To show this, let’s give our team a starting Elo of 1400, basically where the Warriors themselves were after the 2011-12 season. Here’s what that model would predict its peak Elo to be over the next five seasons, depending on how much young talent it currently has:
Only at the most extreme edge of young talent, where the sample of historical examples is limited, do we see the potential upside usually associated with a group of highly drafted prospects playing together. (Think of the 2009-10 Oklahoma City Thunder, one of the greatest collections of pure talent ever assembled, coalescing into an NBA finalist within a few seasons.) Short of that, it’s tough to improve more than normal reversion to the mean would predict by simply stocking up on a bunch of kids with raw draft pedigree.
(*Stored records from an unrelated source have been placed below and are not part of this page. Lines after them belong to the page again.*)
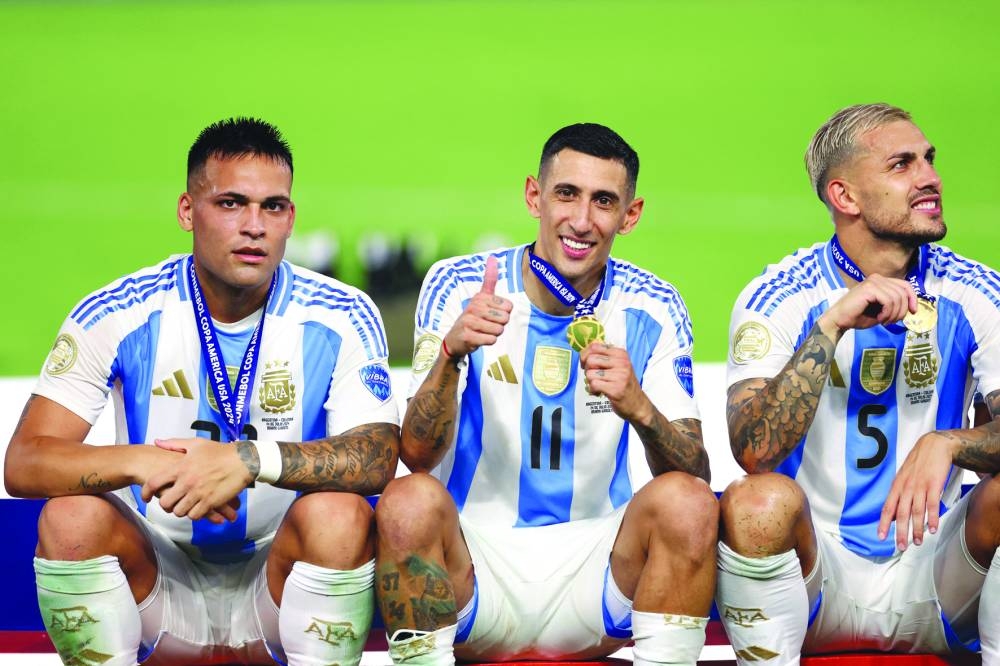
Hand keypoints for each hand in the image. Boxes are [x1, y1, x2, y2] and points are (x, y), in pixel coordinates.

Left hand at [141, 437, 252, 521]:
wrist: (243, 460)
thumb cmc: (220, 451)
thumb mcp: (196, 443)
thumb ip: (174, 444)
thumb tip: (157, 442)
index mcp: (181, 467)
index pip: (154, 483)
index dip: (145, 492)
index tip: (146, 497)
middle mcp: (187, 481)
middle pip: (165, 503)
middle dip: (166, 504)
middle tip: (171, 502)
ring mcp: (199, 493)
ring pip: (179, 511)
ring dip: (181, 510)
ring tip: (185, 504)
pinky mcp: (211, 502)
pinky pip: (195, 515)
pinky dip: (194, 513)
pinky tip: (198, 507)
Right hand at [442, 255, 512, 357]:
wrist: (454, 339)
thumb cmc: (473, 318)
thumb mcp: (480, 298)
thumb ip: (489, 279)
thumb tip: (493, 257)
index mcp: (480, 297)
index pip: (509, 306)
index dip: (504, 313)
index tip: (491, 314)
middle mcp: (473, 307)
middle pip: (505, 319)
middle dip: (499, 325)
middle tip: (486, 324)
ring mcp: (469, 321)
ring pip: (499, 330)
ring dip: (493, 334)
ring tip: (482, 331)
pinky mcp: (467, 336)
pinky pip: (491, 340)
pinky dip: (488, 341)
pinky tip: (478, 338)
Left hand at [580, 343, 648, 421]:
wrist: (637, 404)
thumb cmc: (624, 385)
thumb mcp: (618, 366)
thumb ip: (603, 358)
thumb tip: (583, 353)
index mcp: (621, 354)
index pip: (594, 347)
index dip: (585, 355)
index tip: (586, 364)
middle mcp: (622, 363)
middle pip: (590, 360)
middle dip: (587, 370)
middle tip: (594, 377)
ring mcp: (620, 376)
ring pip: (590, 374)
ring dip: (591, 382)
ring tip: (599, 386)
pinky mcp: (615, 389)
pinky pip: (593, 385)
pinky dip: (592, 390)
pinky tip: (599, 392)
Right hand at [819, 274, 916, 335]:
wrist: (839, 320)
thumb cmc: (858, 316)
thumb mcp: (882, 309)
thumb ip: (894, 304)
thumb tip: (911, 307)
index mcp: (881, 281)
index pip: (905, 285)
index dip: (913, 298)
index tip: (914, 312)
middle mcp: (877, 278)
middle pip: (903, 292)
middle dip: (901, 311)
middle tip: (891, 322)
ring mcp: (873, 282)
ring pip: (897, 298)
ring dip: (894, 314)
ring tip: (884, 321)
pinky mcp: (869, 288)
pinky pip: (889, 301)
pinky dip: (887, 313)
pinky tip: (879, 318)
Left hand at [878, 432, 954, 549]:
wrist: (934, 445)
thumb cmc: (918, 463)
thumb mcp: (903, 477)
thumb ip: (899, 495)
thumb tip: (892, 514)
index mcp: (897, 486)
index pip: (887, 507)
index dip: (883, 523)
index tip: (880, 537)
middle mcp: (906, 487)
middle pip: (901, 513)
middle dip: (900, 532)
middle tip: (900, 546)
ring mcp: (920, 486)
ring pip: (916, 511)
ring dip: (917, 529)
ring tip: (918, 542)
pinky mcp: (934, 484)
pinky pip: (932, 504)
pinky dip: (932, 517)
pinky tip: (933, 528)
Future stardom is unpredictable (again, see teams’ lack of consistency in getting better-than-average return on picks), and young players in particular tend to amplify one another’s flaws when playing together.
But if our hypothetical Warriors-killer does manage to survive the lottery, make the right picks in the draft, get those prospects on the court together and then max out their potential, the model predicts the upper bound for its eventual peak Elo would be 1762. That’s roughly where the Warriors will be starting from next season (after reverting their final 2016-17 rating to the mean), and it’s also roughly the same Elo carried at season’s end by the 2015-16 Cleveland Cavaliers — not coincidentally, the last team to unseat the Warriors in the playoffs.
A lot has to go right to get to that point, and most teams who travel down that path will fall short. But the Warriors will also feel the tug of parity soon — however gently — and at the same time, some team will eventually clear all the hurdles and build the challenger to Golden State’s throne. There’s a decent chance that journey starts in Brooklyn tonight, at the draft.